Usa a los otros pero vuelve a mí
Antes de vivir juntas, teníamos nuestro propio ritual secreto.
Cada fin de semana, sin falta, escapábamos en auto como si el mundo se redujera a esos kilómetros compartidos. Éramos dos mujeres jóvenes, impulsadas por la adrenalina de lo prohibido y la urgencia de encontrarnos. Subíamos a cualquier carretera que nos permitiera ser nosotras, sin máscaras. Nos perdíamos en pueblos, playas, curvas, con la única condición de volver a tiempo el lunes a nuestros respectivos deberes, con el cuerpo bañado de sol y el corazón lleno de silencios que no podíamos contarle a nadie.
Éramos dos cómplices, dos aliadas, dos amantes disfrazadas de amigas.
Y en esos trayectos me convencí de que eso era amor.

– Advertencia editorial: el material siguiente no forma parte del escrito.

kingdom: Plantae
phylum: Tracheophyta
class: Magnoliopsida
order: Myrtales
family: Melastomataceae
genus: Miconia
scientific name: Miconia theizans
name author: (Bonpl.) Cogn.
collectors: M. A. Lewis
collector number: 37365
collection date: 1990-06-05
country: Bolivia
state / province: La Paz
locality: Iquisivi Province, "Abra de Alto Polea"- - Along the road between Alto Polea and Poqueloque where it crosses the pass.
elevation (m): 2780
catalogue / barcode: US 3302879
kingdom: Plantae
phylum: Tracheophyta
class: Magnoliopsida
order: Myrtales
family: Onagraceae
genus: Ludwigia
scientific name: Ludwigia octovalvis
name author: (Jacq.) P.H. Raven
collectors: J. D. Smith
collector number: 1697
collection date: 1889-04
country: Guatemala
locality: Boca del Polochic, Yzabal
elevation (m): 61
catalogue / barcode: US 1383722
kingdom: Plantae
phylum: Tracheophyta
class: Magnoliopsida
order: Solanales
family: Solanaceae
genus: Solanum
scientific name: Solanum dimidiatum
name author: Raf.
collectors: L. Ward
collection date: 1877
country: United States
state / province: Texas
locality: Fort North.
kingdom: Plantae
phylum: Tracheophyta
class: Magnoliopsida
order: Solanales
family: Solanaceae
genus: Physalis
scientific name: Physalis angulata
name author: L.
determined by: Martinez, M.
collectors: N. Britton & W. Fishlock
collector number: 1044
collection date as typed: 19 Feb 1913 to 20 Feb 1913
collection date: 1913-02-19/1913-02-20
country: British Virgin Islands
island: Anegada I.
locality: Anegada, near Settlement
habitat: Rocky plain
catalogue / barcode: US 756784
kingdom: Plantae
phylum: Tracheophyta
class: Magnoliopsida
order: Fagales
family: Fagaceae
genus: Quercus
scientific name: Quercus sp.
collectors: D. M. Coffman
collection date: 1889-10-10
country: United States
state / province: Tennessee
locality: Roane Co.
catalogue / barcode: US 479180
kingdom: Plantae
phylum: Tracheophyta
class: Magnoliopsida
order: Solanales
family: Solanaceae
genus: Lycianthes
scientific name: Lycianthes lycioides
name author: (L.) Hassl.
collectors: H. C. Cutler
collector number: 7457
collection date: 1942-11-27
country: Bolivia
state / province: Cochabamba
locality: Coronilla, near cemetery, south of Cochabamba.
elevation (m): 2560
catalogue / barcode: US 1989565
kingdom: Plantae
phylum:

Pero cuando finalmente dimos el salto —cuando pasamos de los escapes de fin de semana a compartir la vida diaria bajo un mismo techo— algo empezó a romperse. El secreto que antes nos unía, ahora nos pesaba. Vivirlo ya no era adrenalina, era tensión. Lo que antes era juego, se volvió exigencia. Yo tenía que fingir. Fingir que salía con otros. Fingir que tenía enamorados. Fingir que no me importaba. Era parte de su estrategia: “Sal con ellos… úsalos”, me decía, como si eso quitara culpa o disimulara el deseo.
Y lo hice. O al menos lo intenté.
Me adapté. Me perdí. Me dolió.
Al principio pensé que era una etapa. Pero no. Era un patrón.
Ella ponía las reglas, y yo trataba de no perderla cumpliéndolas.
Nos sumergimos en una vida rutinaria de pagos, horarios que no coincidían, y silencios cada vez más largos. La pasión se volvió peso. La libertad se volvió jaula. Nuestra diferencia de personalidades, que antes era complemento, ahora era conflicto.
Lo que comenzó como una aventura mágica, se convirtió en un laberinto de control, miedo y simulaciones.
Y ahí entendí que los secretos, cuando se cargan por mucho tiempo, terminan rompiendo lo que vinieron a proteger.